When the line containing "ENGENHEIRO-AREA | NS" is found in the data below, copy it and each line after it through the line containing "TECNICO EM ARTES", exactly and with no others.

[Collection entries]
•••••
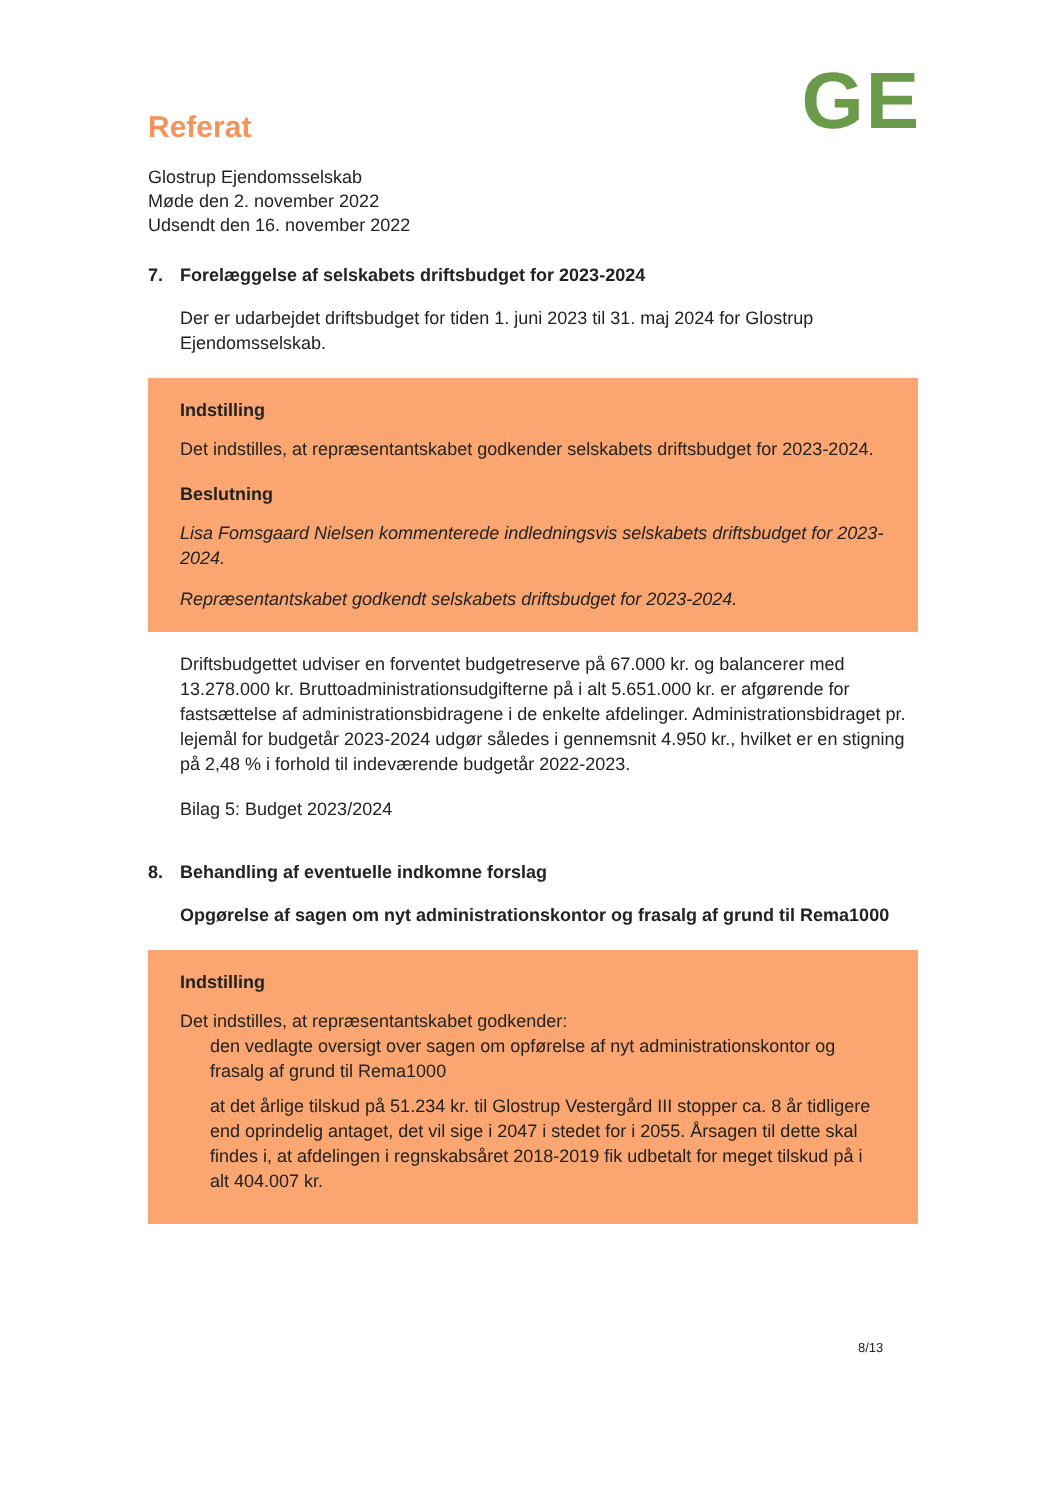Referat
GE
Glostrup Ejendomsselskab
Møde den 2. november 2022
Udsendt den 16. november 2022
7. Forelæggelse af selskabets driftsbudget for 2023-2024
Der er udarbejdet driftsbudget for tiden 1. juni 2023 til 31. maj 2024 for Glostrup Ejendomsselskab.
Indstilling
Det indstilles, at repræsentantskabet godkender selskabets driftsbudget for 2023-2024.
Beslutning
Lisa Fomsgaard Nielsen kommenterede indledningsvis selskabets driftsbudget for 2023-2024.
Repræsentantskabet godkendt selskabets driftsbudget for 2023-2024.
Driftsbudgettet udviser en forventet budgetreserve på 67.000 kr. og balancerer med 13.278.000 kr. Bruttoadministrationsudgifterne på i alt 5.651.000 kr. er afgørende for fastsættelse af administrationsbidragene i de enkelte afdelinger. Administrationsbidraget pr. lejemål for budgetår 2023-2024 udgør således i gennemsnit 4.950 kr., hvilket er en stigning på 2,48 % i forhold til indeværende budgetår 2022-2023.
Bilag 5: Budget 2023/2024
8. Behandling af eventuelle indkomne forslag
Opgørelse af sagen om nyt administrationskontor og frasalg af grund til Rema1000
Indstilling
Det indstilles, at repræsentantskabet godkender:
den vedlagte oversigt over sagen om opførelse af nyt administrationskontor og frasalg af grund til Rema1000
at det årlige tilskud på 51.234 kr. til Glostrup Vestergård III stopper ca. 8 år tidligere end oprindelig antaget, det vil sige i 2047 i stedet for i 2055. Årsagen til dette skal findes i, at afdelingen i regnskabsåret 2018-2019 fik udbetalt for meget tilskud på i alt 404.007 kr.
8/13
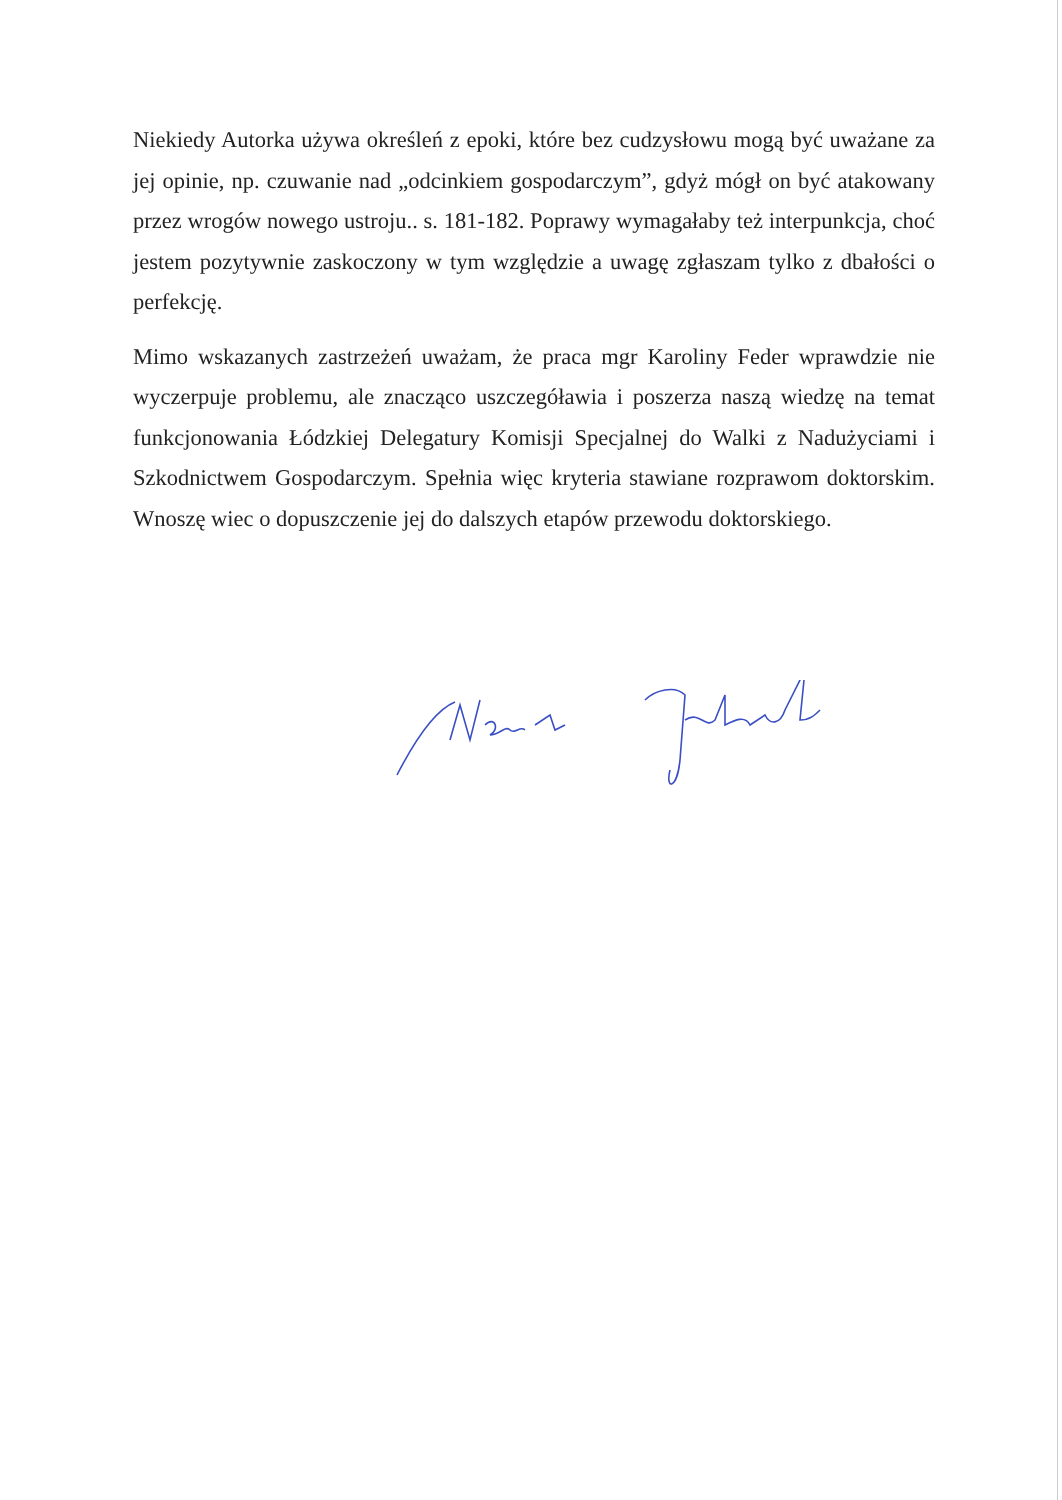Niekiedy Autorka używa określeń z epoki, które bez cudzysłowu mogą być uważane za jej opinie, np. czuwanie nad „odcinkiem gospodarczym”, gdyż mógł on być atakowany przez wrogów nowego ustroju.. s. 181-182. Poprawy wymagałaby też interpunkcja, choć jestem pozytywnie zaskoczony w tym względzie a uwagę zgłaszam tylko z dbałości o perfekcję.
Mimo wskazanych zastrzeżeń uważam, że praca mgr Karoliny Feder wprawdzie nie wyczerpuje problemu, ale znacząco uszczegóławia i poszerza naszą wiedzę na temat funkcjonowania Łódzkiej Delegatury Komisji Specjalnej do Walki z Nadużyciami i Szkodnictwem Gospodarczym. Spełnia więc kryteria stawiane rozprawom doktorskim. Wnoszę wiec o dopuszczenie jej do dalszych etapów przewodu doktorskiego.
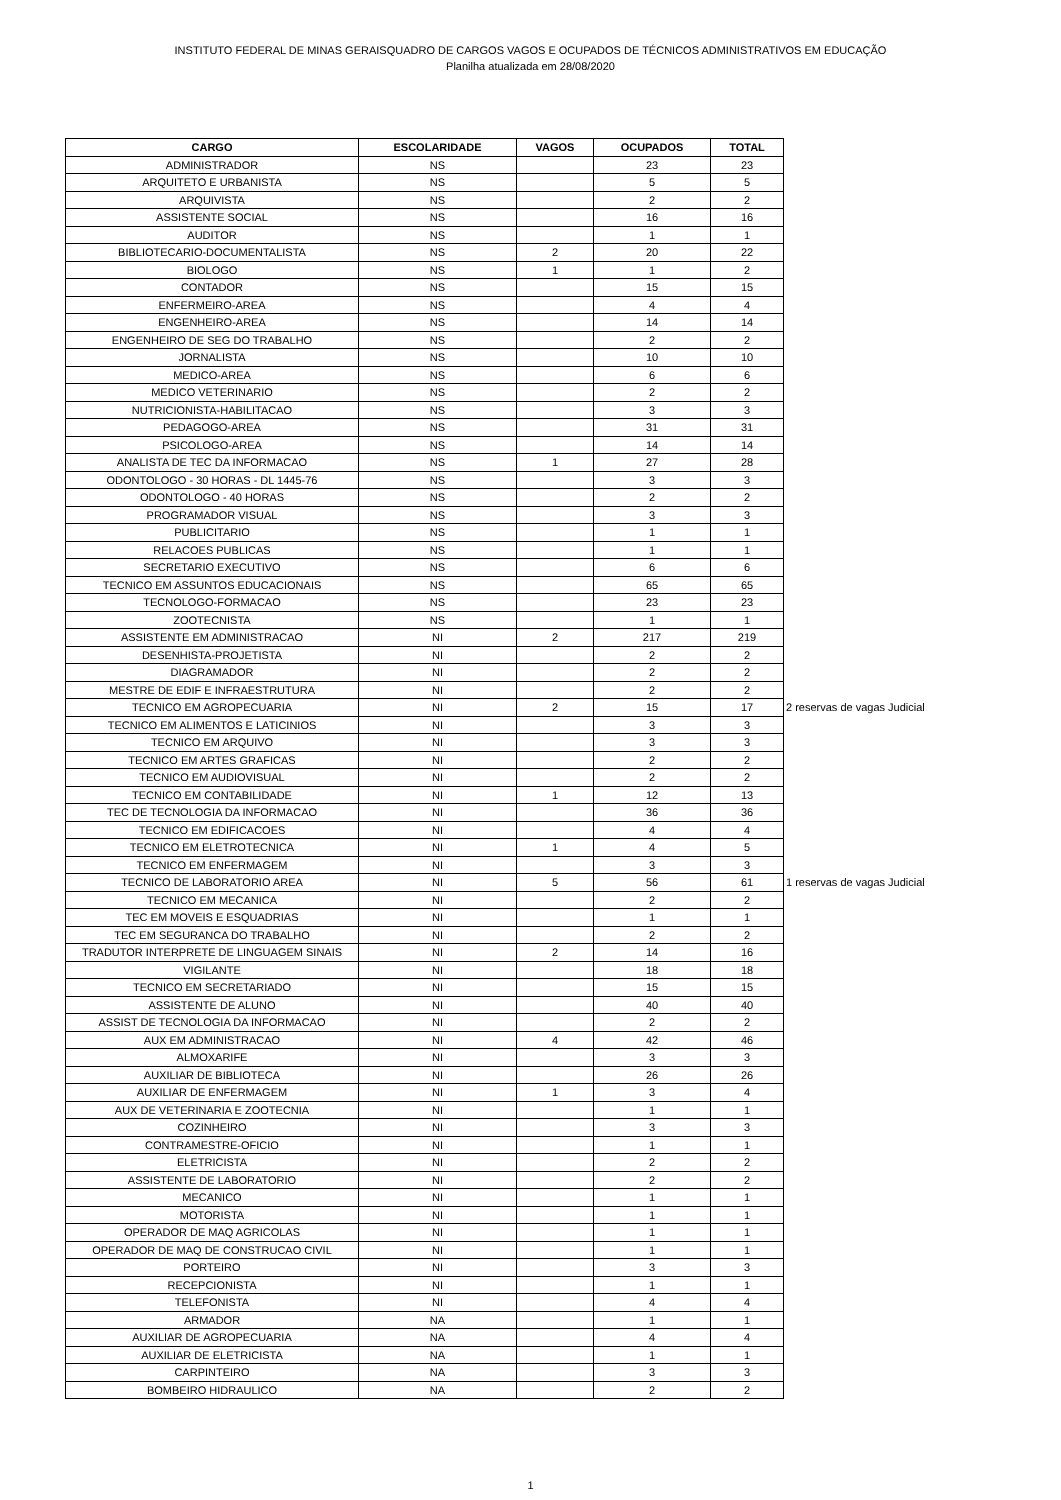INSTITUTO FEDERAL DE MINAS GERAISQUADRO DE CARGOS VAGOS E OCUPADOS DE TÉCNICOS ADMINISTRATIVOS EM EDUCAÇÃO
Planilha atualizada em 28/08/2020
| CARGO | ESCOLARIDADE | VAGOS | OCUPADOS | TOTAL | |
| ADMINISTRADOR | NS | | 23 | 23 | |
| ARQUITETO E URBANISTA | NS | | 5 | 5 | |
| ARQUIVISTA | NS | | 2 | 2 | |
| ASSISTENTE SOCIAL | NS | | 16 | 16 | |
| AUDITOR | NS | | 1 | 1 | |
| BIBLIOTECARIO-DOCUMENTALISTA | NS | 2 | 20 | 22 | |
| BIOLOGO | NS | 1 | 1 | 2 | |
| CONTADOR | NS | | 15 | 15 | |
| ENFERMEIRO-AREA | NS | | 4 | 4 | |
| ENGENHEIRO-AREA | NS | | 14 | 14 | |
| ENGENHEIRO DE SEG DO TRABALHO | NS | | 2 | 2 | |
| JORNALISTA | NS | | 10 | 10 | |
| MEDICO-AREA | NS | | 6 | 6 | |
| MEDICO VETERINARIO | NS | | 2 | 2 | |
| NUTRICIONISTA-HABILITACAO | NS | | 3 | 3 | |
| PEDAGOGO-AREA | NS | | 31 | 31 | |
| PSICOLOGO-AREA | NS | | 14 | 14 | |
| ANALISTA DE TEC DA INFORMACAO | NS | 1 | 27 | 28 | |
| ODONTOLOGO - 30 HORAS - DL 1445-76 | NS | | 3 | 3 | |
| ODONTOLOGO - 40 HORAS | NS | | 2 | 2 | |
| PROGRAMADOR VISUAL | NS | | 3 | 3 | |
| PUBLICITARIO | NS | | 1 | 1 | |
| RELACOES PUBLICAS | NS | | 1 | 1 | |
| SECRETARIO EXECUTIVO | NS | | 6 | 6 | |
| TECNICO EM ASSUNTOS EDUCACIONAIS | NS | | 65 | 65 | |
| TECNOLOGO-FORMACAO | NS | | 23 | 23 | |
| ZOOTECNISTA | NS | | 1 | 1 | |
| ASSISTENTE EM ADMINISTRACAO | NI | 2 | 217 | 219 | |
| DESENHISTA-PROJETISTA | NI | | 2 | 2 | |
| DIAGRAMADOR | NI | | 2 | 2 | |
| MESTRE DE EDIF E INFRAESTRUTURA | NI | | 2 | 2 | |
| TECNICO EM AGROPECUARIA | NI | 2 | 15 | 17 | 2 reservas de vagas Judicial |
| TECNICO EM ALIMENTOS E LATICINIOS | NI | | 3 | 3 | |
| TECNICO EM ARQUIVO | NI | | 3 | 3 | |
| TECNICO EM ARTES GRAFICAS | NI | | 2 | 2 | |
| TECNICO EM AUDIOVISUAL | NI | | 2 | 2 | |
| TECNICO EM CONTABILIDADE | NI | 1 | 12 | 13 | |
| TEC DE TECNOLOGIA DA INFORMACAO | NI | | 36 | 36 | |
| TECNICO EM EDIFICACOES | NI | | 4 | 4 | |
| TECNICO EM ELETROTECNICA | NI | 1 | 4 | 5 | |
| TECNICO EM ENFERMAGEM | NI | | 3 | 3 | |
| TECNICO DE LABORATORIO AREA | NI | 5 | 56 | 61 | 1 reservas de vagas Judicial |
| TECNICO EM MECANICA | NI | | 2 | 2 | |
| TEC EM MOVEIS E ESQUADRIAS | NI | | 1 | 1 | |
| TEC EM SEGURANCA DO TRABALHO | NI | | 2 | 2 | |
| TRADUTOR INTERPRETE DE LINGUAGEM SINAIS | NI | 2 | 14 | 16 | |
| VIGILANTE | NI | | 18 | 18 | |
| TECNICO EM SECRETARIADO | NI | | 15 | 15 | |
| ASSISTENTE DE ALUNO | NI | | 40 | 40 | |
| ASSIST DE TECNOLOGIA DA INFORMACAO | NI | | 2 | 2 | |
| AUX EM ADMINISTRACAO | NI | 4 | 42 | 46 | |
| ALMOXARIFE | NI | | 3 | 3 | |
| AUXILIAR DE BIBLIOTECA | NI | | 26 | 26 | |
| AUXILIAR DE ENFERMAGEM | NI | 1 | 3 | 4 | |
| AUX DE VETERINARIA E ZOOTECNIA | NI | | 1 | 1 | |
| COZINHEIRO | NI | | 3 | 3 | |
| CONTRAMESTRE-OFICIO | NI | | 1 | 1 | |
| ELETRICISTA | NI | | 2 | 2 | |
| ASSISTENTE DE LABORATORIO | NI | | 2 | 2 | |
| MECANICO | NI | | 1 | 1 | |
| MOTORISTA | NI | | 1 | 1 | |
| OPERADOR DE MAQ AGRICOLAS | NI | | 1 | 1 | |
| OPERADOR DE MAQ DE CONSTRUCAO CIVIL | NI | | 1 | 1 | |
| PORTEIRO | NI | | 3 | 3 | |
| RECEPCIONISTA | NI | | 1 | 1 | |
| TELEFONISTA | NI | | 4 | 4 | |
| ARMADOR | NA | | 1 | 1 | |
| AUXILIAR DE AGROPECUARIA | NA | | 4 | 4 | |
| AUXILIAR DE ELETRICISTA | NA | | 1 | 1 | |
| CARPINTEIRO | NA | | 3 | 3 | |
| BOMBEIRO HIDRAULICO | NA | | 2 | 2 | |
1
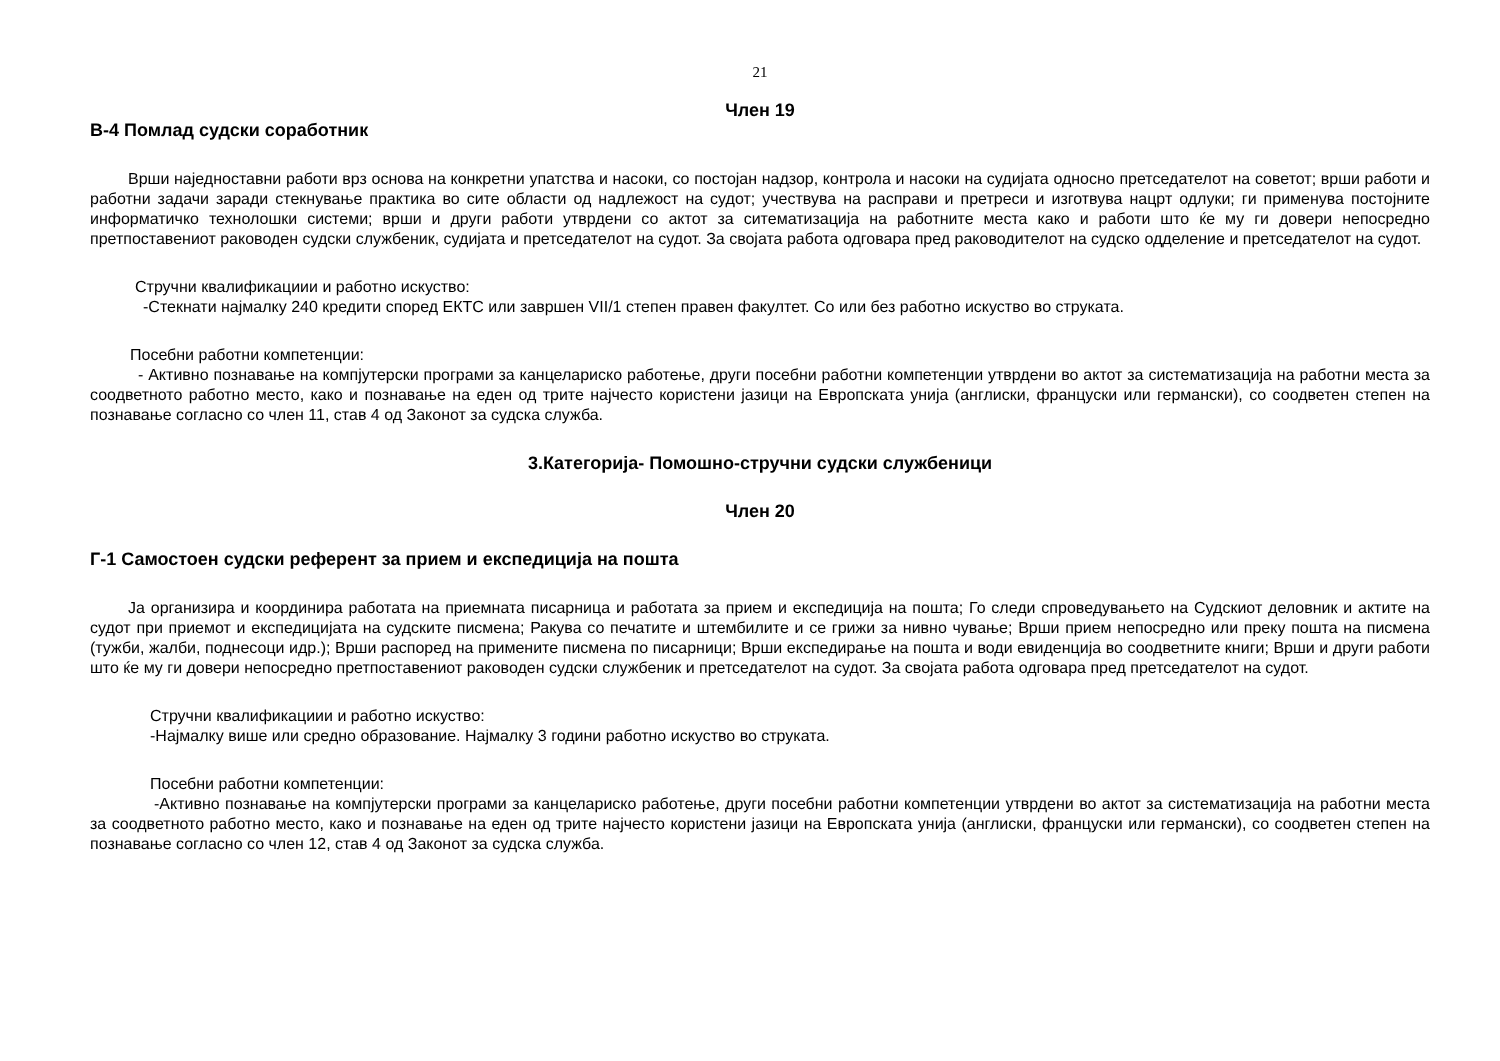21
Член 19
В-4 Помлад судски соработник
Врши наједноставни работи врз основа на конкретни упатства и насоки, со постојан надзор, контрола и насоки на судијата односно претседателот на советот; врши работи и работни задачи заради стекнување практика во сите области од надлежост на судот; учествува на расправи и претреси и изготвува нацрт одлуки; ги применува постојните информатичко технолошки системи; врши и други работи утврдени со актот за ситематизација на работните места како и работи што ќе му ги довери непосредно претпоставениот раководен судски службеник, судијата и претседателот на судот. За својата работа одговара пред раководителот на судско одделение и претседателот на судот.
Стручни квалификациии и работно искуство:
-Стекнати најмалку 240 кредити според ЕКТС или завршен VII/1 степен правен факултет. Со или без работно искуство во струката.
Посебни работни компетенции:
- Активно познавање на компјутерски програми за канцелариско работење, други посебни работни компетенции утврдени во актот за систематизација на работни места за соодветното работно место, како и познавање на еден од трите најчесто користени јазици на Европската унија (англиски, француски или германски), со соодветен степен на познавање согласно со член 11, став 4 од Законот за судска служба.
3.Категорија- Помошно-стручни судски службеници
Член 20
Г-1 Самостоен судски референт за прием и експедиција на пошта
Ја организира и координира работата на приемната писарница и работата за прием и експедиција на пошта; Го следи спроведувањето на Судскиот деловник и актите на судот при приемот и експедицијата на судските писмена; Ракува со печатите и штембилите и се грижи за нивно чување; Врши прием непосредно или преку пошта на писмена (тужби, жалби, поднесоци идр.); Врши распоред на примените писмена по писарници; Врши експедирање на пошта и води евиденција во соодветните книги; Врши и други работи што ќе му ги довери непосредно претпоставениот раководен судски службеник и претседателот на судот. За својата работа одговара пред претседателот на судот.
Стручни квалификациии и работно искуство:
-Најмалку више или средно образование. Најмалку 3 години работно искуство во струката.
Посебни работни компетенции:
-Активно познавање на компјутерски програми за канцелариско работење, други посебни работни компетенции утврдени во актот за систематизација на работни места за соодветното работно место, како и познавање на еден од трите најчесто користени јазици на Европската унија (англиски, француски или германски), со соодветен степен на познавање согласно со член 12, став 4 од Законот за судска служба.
•••••
▸ **Result for this exercise**
| ENGENHEIRO-AREA | NS | | 14 | 14 | |
| ENGENHEIRO DE SEG DO TRABALHO | NS | | 2 | 2 | |
| JORNALISTA | NS | | 10 | 10 | |
| MEDICO-AREA | NS | | 6 | 6 | |
| MEDICO VETERINARIO | NS | | 2 | 2 | |
| NUTRICIONISTA-HABILITACAO | NS | | 3 | 3 | |
| PEDAGOGO-AREA | NS | | 31 | 31 | |
| PSICOLOGO-AREA | NS | | 14 | 14 | |
| ANALISTA DE TEC DA INFORMACAO | NS | 1 | 27 | 28 | |
| ODONTOLOGO - 30 HORAS - DL 1445-76 | NS | | 3 | 3 | |
| ODONTOLOGO - 40 HORAS | NS | | 2 | 2 | |
| PROGRAMADOR VISUAL | NS | | 3 | 3 | |
| PUBLICITARIO | NS | | 1 | 1 | |
| RELACOES PUBLICAS | NS | | 1 | 1 | |
| SECRETARIO EXECUTIVO | NS | | 6 | 6 | |
| TECNICO EM ASSUNTOS EDUCACIONAIS | NS | | 65 | 65 | |
| TECNOLOGO-FORMACAO | NS | | 23 | 23 | |
| ZOOTECNISTA | NS | | 1 | 1 | |
| ASSISTENTE EM ADMINISTRACAO | NI | 2 | 217 | 219 | |
| DESENHISTA-PROJETISTA | NI | | 2 | 2 | |
| DIAGRAMADOR | NI | | 2 | 2 | |
| MESTRE DE EDIF E INFRAESTRUTURA | NI | | 2 | 2 | |
| TECNICO EM AGROPECUARIA | NI | 2 | 15 | 17 | 2 reservas de vagas Judicial |
| TECNICO EM ALIMENTOS E LATICINIOS | NI | | 3 | 3 | |
| TECNICO EM ARQUIVO | NI | | 3 | 3 | |
| TECNICO EM ARTES GRAFICAS | NI | | 2 | 2 | |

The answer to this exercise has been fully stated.